*Reading text*
=====

New CONCACAF World Cup Qualification: Why It’s Terrific

Friday, June 11th, 2010

The press, or at least the parts of the press that I frequent, have been abuzz with reports of a new CONCACAF World Cup qualification scheme to be introduced for the 2014 cycle. There are various ideas that various media outlets have been reporting are absolutely certain and placed before FIFA for approval, and as is so often the case everybody is convinced that their source is telling them the One True Way CONCACAF will end up running the show. The only thing that we know for certain is that, if CONCACAF can make its case before the big bosses at FIFA, qualifying for the 2014 World Cup will be vastly different than qualifying for 2010 was.

It’s hard to see this as anything but a good thing. There are two new systems we’re prominently hearing about: one would run each team through three groups of four, progressively narrowing the field and moving the top two in each group on to the next round. In this scenario, a middle power like Canada would face a first group with one other good team (like Mexico) and a couple of real runts, a second round slightly weaker than today’s third round (as there would be four groups rather than three), and a final round slightly weaker than the hex but still nothing to sneeze about.

The other possibility is as horrifying as it is amazing: after a perfunctory qualification process to narrow the field down to twelve teams, the survivors would be thrown into one big pool and left to slug it out. As the current CONCACAF third round divides the teams into three groups of four, we can assume that Canada would be left to play its quadrennial home-and-away against some Caribbean country and then spend the next fourteen months trying to beat the hell out of every decent soccer power on the continent. The press doesn’t mention an equivalent to the current first round in either proposal but there’d have to be one: somewhere where Antigua and Haiti could go to war and something Canada would probably rank high enough to avoid.

CONCACAF’s World Cup qualifying system is infamously shambolic, condemning all but the six teams qualifying for the hex to a short season of meaningful games followed by an awfully long slate of idle misery. Canada knows a thing or two about this, having been on the outside looking in for the 2010 qualifying hex. And the 2006 qualifying hex. And the 2002 qualifying hex. It’s been a rough decade for us, is what I’m saying. During each of these faux-qualifying runs, where we failed to get far enough to even fail honourably, Canada played a total of eight games: two against minnows like Belize, Cuba, and St. Vincent and the Grenadines, and then six in whichever group we were fated to finish last in this time around.

I’ve put together a rough sample schedule of the games involved in either proposal (rounds we either didn’t or probably wouldn’t qualify for are in italics) on the left. Either of the new systems being slung around would see a big increase in Canada’s games played. Even if Canada failed to qualify for the final round in a three-round system, we would play a minimum of twelve games. And if there was a twelve-team final round then Canada could play an amazing twenty-four games in 2014 World Cup qualifying, presuming we have a FIFA ranking to escape the first round, we don’t lose to some Caribbean island country, and we don’t finish fourth in the group and play a two-leg qualifier against a CONMEBOL side.

My god, can you even imagine it?

Neither of these proposals is entirely sunshine and light. If CONCACAF goes to three group stages, Canada would have a pretty easy first round but by no means a gimme. On the left I list a potential schedule based on 2010 World Cup qualifying results, and a first round of Mexico, Canada, Puerto Rico, and Belize is by no means a sure thing. If the gods disfavour us and we wind up with something like Costa Rica, Jamaica, and Cuba, we could have a serious test on our hands before the competition has even gotten serious and wash out in only six games. The advantage is that every game would almost certainly matter and if you can cope with the thought of a year and half of utterly life-and-death fixtures you may find that encouraging.

=====

*Recorded information*

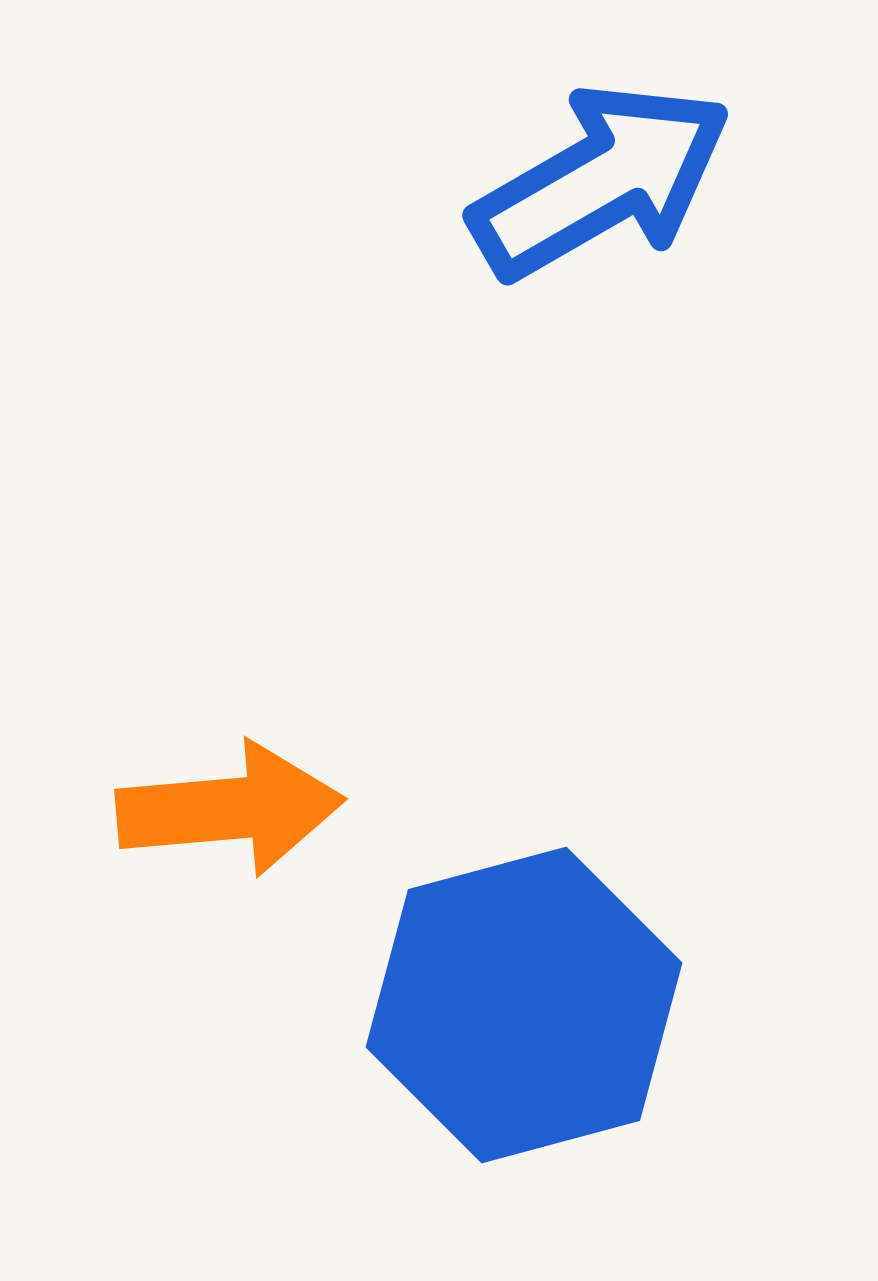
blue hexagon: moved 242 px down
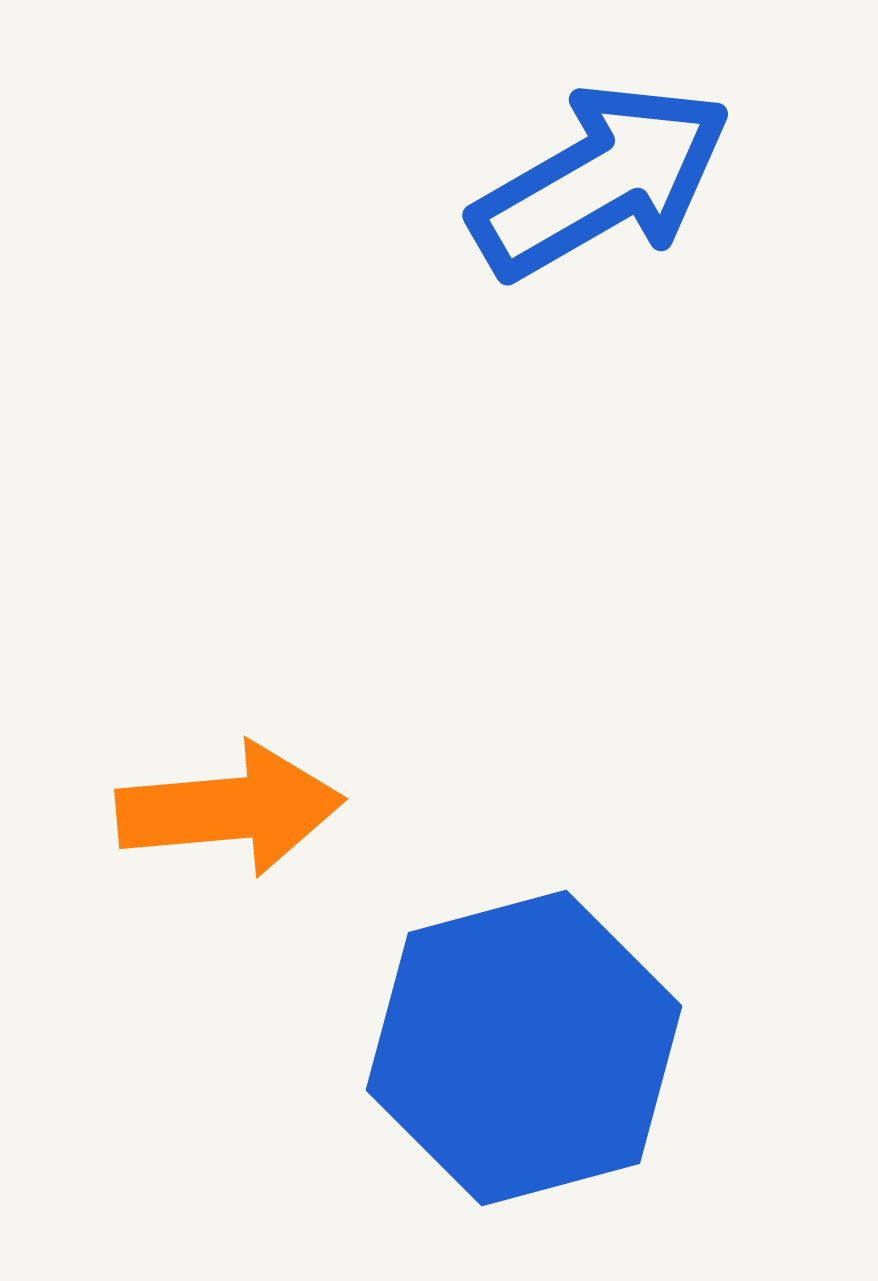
blue hexagon: moved 43 px down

=====

*Stated goal*
Continue the article on the proposed CONCACAF World Cup qualification formats from the point where it stops. The data above is separate material that has no connection to the article on CONCACAF World Cup qualification.

*Final result*
A twelve-team final group would reduce the risk factor, beyond the obvious (and current) peril of losing a short series against an inferior or badly-drawn opponent. It would also involve Canada and eleven other nations in a marathon of a final round which would heavily reduce the chance of an underdog sneaking into the third or fourth spots. And Canada is an underdog. We rank behind the Mexicans and the Americans, of course, but we’re not likely to be the best of Honduras, Costa Rica, Jamaica, and El Salvador in a long, critical tournament. Even if we do nab fourth place that would send us to an elimination match against a CONMEBOL team which we would almost certainly lose (remember how ignoble Costa Rica looked in their attempt last year).

But it would be progress all the same. It’s been a long-term obsession for many of us that Canada needs more  matches. It’s an obsession that we share with many of the mid-table CONCACAF sides, as fans of the Jamaican or Trinidad and Tobagan national teams would happily regale you about at length. The recent spurt of friendlies with which the CSA has gifted the Canadian team is both helpful and welcome, but there is no replacement for a competitive game. And until we actually qualify for something there can be no match more competitive than World Cup qualifying. It is the yardstick by which casual fans measure us. Not even the 2000 Gold Cup title could stand as an achievement next to actually making the World Cup for the first time in a generation. As we are once again seeing around the country, the World Cup is when even casual soccer fans come out and pay attention, and merely seeing Canada in that schedule would lend some legitimacy to the entire national program.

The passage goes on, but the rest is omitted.